Hamburg und Shanghai: Musikalische Brückenschläge zum 40. Jubiläum der Städtepartnerschaft

german.shanghai.gov.cn
微信图片_20260320161802.jpg
Premiere des Mädchenchors in China. [Foto: Hamburg Liaison Office China]

微信图片_20260320161736.jpg
Premiere des Mädchenchors in China. [Foto: Hamburg Liaison Office China]

微信图片_20260320161749.jpg
Premiere des Mädchenchors in China. [Foto: Hamburg Liaison Office China]

​Im Jahr 2026 feiern Hamburg und Shanghai das 40-jährige Jubiläum ihrer engen Städtepartnerschaft. Bereichert wurde das Festjahr im März durch facettenreiche Kulturveranstaltungen, die die Elbe und den Huangpu-Fluss musikalisch miteinander verbanden.

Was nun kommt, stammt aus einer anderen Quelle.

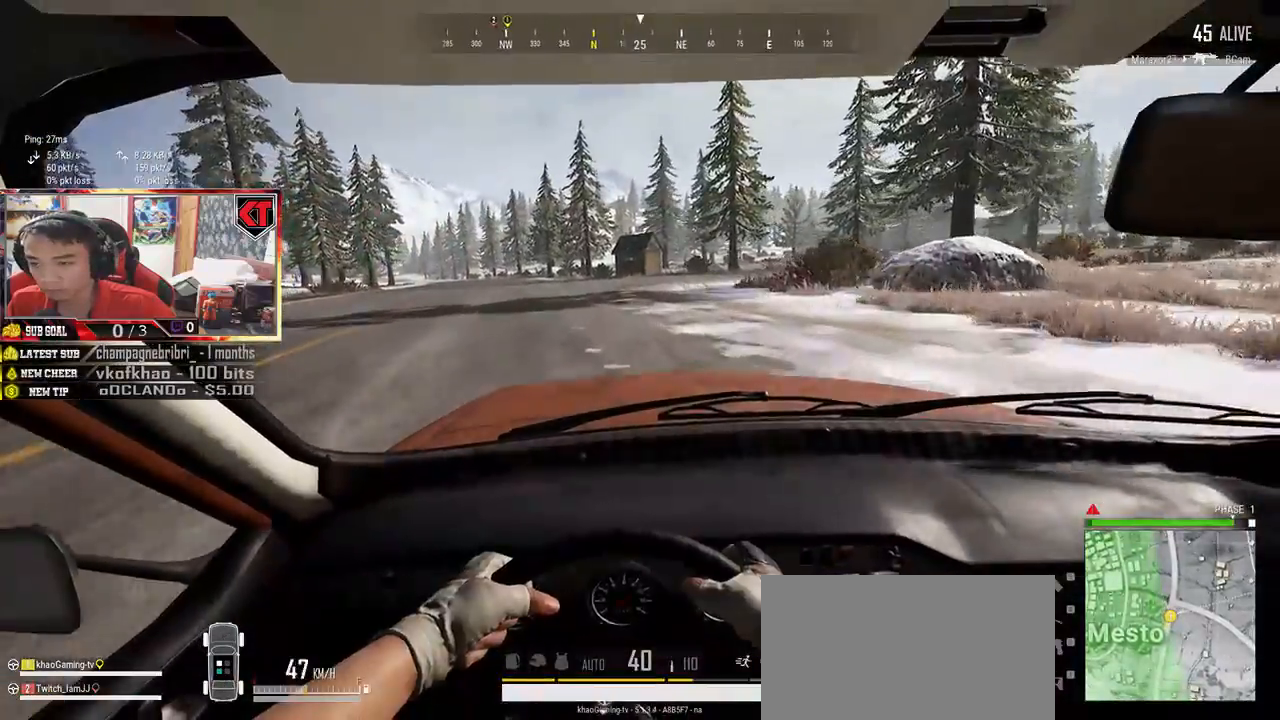
{"keys": ["shift", "w"], "mouse": [], "events": []}
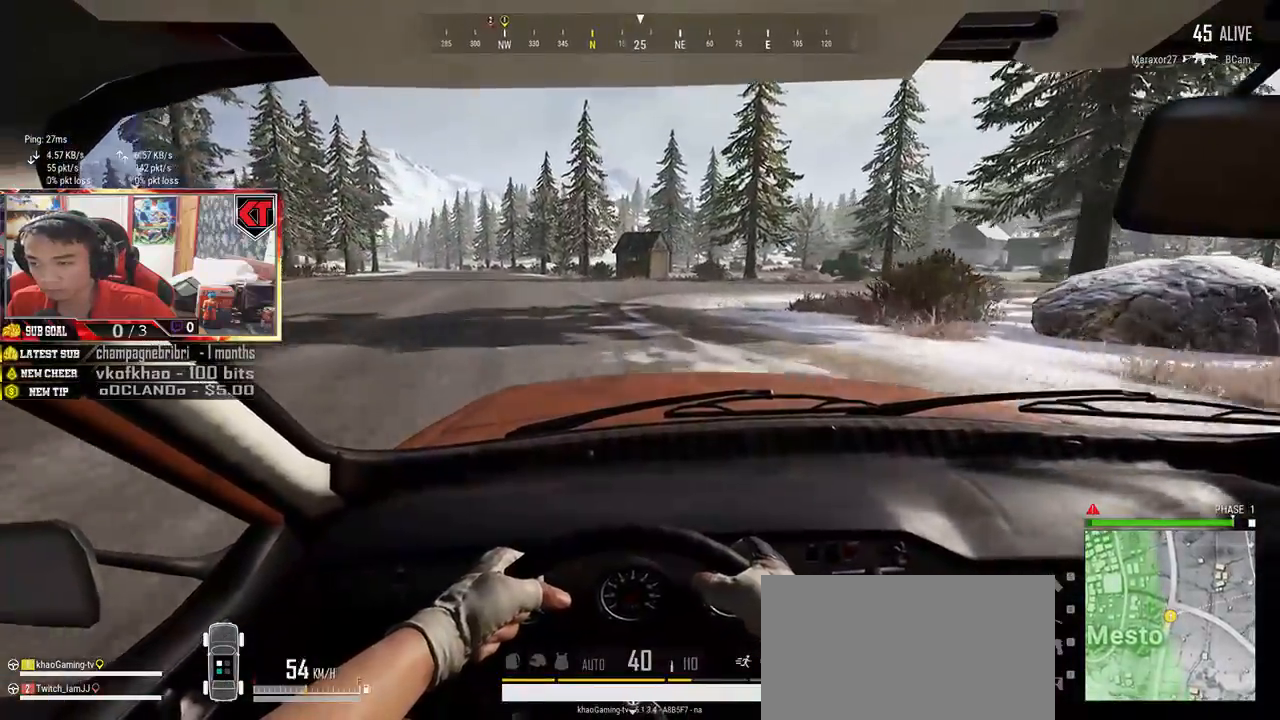
{"keys": ["d", "shift", "w"], "mouse": [], "events": [[167, "d", "down"], [417, "d", "up"], [500, "d", "down"]]}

Ein besonderes Highlight war die erste China-Tournee des Mädchenchors Hamburg. Für ihre Premiere in der Volksrepublik hatten die jungen Sängerinnen ein anspruchsvolles Programm zusammengestellt, das von deutsch-österreichischen Klassikern über südafrikanische und bulgarische Melodien bis hin zu Vertonungen chinesischer Lyrik aus der Tang-Dynastie (618-907) reichte. Insbesondere die Darbietung zweier chinesischer Lieder, die der Chor eigens einstudiert hatte, begeisterte das Publikum vor Ort. Wie gut die Hamburgerinnen vorbereitet waren, zeigten auch die humorvollen Worte bei der Überleitung zum kraftvollen Song „Fire“. Dem Publikum wurde auf herzlichem, wenn auch holprigem Chinesisch versichert: „Wir schreien euch nicht an, wir lieben euch einfach nur sehr.“ Zum Abschied wählte der Chor die sanften Klänge eines Wiegenliedes und setzte damit einen emotionalen Schlusspunkt unter die Tournee.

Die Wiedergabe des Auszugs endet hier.